"Eme, ini hanya masalah kecil. Jangan membuka segel, okay?" Ry merapikan jas di bahu kakaknya, gadis itu sudah lebih tenang setelah diizinkan untuk tetap ikut serta.
Eme tersenyum lalu mengangguk. "Itu tidak masalah. Aku juga tidak mau topengku hancur karena membuka segel."
Atheiv memperhatikan, ia lantas menyimpulkan satu hal. Jikalau segel dibuka, maka topeng yang mereka kenakan bakal hancur, karena itulah saat penyatuannya Ry membuang topengnya. Ia menangguk kecil. Fakta yang menarik, batinnya senang.
"Apa yang kau lakukan, Arsein?" Ry bersuara dingin. "Keluarlah, aku tau kau disana."
Itu Arsein—kepala keluarga Kalaludiae. Ia tersenyum lebar begitu Ry mengatakan hal itu. Tubuhnya yang semula transparan semakin jelas telihat, lingkaran sihir di kakinya semakin memudar pula. Surai kelamnya tertata rapih, dihiasi sebuah topi putih.
Jubah putih sepanjang mata kaki milik Arsein menyapu permukaan tanah, tatapannya tidak teralihkan sedikit pun. Ia memeluk Ry dengan erat, seolah sudah ribuan tahun berlalu, Ry menepuk pelan punggung laki-laki itu—merasa sesuatu yang buruk bakal datang padanya.
"Aku ingin kau tahu, Nona. Ini bukan harinya," papar Arsein dengan berat hati. "Aku tahu ini seharusnya tidak meleset, namun Glam telah membaca takdirmu. Bukan hari ini, Nona."
"Apa yang kau katakan?" Suara lain menyahut. Itu Livia—seorang wanita bersurai seputih salju dengan topeng perak di wajahnya. Arsein membungkuk hormat, lalu tersenyum sedih.
Ratu—?! Atheiv dapat merasakan aura Livia yang sungguh mengerikan. Wanita itu menekan dirinya hingga gemetar, bahkan saat perhatiannya ada pada Arsein dan Ry.
"Saya yakin pada Glam, kekuatan Hatar hari ini tidak seimbang."
Ry menatap Livia, lalu mengepalkan tangan. "Nyawa Vich dalam bahaya, kau tidak bisa menundanya, Arsein."
"Kalau dilakukan sekarang, saya tidak bisa menjamin keselamatan Nona."

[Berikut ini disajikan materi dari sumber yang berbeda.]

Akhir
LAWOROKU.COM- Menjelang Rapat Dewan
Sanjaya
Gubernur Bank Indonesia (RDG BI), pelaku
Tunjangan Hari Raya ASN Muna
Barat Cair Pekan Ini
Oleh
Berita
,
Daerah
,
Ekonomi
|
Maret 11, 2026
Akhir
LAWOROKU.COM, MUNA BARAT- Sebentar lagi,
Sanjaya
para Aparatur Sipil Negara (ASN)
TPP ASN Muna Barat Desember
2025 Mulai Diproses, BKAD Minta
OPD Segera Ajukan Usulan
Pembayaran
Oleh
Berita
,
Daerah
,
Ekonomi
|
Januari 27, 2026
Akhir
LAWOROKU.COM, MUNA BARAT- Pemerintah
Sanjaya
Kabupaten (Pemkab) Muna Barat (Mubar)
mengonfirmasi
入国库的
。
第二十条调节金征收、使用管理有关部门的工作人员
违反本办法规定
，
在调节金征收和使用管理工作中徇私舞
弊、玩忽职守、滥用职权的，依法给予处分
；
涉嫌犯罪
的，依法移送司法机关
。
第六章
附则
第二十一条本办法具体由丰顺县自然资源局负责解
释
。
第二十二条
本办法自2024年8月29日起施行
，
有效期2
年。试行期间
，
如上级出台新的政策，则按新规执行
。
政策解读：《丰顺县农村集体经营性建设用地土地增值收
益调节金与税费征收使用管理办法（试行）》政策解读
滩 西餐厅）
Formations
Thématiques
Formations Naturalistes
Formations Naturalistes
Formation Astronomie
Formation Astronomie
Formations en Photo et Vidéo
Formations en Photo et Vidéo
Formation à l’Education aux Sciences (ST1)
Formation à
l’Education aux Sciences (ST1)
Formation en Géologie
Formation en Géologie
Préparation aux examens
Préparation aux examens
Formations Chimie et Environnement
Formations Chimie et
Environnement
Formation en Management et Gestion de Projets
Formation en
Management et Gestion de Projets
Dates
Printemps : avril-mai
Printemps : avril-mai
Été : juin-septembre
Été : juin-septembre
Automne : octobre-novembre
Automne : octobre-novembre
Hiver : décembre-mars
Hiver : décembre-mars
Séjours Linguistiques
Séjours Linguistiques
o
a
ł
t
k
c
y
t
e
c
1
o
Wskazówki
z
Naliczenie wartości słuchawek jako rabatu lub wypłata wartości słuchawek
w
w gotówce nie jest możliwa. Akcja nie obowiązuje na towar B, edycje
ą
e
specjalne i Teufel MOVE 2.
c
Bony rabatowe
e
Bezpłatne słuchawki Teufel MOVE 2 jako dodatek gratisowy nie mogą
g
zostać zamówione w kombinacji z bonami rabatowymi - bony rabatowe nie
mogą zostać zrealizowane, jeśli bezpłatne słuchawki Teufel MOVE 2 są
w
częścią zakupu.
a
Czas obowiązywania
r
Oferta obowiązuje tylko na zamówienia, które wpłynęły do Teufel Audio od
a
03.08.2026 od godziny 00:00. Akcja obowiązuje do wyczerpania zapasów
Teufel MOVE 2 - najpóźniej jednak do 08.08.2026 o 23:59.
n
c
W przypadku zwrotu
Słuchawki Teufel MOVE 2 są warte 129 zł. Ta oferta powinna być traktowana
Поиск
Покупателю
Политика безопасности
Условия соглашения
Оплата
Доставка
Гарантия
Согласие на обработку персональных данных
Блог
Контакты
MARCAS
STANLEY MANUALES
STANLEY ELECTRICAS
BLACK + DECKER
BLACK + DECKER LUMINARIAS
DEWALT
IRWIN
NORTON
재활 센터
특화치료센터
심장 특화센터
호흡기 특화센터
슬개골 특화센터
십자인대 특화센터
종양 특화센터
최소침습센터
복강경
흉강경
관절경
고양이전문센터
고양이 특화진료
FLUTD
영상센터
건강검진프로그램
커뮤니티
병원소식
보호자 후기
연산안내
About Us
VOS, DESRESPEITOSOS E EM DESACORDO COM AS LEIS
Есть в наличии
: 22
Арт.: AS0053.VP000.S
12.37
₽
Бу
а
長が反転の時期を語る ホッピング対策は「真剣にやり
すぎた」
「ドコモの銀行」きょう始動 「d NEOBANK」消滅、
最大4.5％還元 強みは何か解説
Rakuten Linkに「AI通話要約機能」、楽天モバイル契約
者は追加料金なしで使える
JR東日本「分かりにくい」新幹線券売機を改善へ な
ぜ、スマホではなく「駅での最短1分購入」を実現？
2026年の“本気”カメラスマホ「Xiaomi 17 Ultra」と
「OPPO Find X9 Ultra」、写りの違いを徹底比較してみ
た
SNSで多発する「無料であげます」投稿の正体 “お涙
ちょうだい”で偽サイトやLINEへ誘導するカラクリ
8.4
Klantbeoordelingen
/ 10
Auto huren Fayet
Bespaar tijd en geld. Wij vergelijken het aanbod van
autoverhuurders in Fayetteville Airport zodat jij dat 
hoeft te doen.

Livia bergeming, tidak ada kata-kata yang meluncur keluar dari bibirnya. Nampak tidak risau, Sang Ratu berbalik, meninggalkan sosok si bungsu Bathory dengan tangan mengepal. Arsein undur diri, memilih mengekor pada pemimpinnya untuk membicarakan sesuatu.
"Sial!"
.
Ry menatap lurus ke arah Atheiv yang kini disibukkan oleh beberapa vampire. Perang 'peringatan' itu telah dimulai tepat setelah kepergian Livia, yang disusul oleh Arsein. Anehnya jumlah vampire yang turun kurang dari seratus, dan di antaranya tidak ada vampire berkekuatan tinggi.
Bapa tidak terlihat, keturunan Bapa Phillipus juga nampak absen secara keseluruhan, membuat opini Ry menguat. Ada sesuatu dibalik perang ini. Hal lain yang diincar, selain pada kemenangan yang tidak mungkin.
'Trang!
"Akh!" Segerombolan vampire hilang setelah servus Eme—Buffer dari Ras Ular Putih—muncul dengan wujud raksasa.
Kris Phillpus! Ry menatap laki-laki navy yang muncul tiba-tiba itu.
"Kenapa baru sekarang?"
'Trang! Trang!
Tubuh kaku Kris yang tertusuk oleh pedang Eme menguap. Ry menatap dengan ekspresi gelap—merasa marah karena permainan rendahan Ras Vampire. Di sisi lain Atheiv dengan mudah menebas kepala para vampire, Ry diam-diam bersyukur laki-laki itu dapat tempat yang bagus buat berlatih.
Lingkaran merah di sekitar tubuh Eme bertambah, dan vampire yang gugur semakin banyak. Ry menatap dengan alis bertaut. Dia berniat memusnahkan vampire atau bagaimana? Pertanyaan itu melesat, kalau iya jawabnya, maka Ry harus menghentikannya.
Namun Eme menatap Ry setelah membuat ambruk tiga vampire, dan menghilang. Eme muncul di depan Ry. Ia nampak bersemangat dengan pedangnya.
"Jangan tatap aku begitu. Aku tidak akan membunuh semuanya."